---------- Input

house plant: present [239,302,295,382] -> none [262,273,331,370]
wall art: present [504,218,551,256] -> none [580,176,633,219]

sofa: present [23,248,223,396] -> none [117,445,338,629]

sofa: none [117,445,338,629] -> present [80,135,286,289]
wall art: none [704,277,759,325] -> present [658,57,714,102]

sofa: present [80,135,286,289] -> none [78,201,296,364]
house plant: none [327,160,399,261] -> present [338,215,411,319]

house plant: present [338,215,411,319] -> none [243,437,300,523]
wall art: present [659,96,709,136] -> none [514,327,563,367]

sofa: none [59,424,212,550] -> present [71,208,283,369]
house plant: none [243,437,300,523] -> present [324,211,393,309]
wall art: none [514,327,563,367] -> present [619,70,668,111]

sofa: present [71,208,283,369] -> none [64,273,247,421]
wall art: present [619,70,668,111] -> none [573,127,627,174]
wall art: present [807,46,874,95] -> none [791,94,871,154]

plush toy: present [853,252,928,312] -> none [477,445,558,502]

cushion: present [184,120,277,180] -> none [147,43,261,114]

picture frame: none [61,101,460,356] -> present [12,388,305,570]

--------------------

### What is expected
Out of the preceding entries, pull each line that contains the word "wall".

### Result for this task
wall art: present [504,218,551,256] -> none [580,176,633,219]
wall art: none [704,277,759,325] -> present [658,57,714,102]
wall art: present [659,96,709,136] -> none [514,327,563,367]
wall art: none [514,327,563,367] -> present [619,70,668,111]
wall art: present [619,70,668,111] -> none [573,127,627,174]
wall art: present [807,46,874,95] -> none [791,94,871,154]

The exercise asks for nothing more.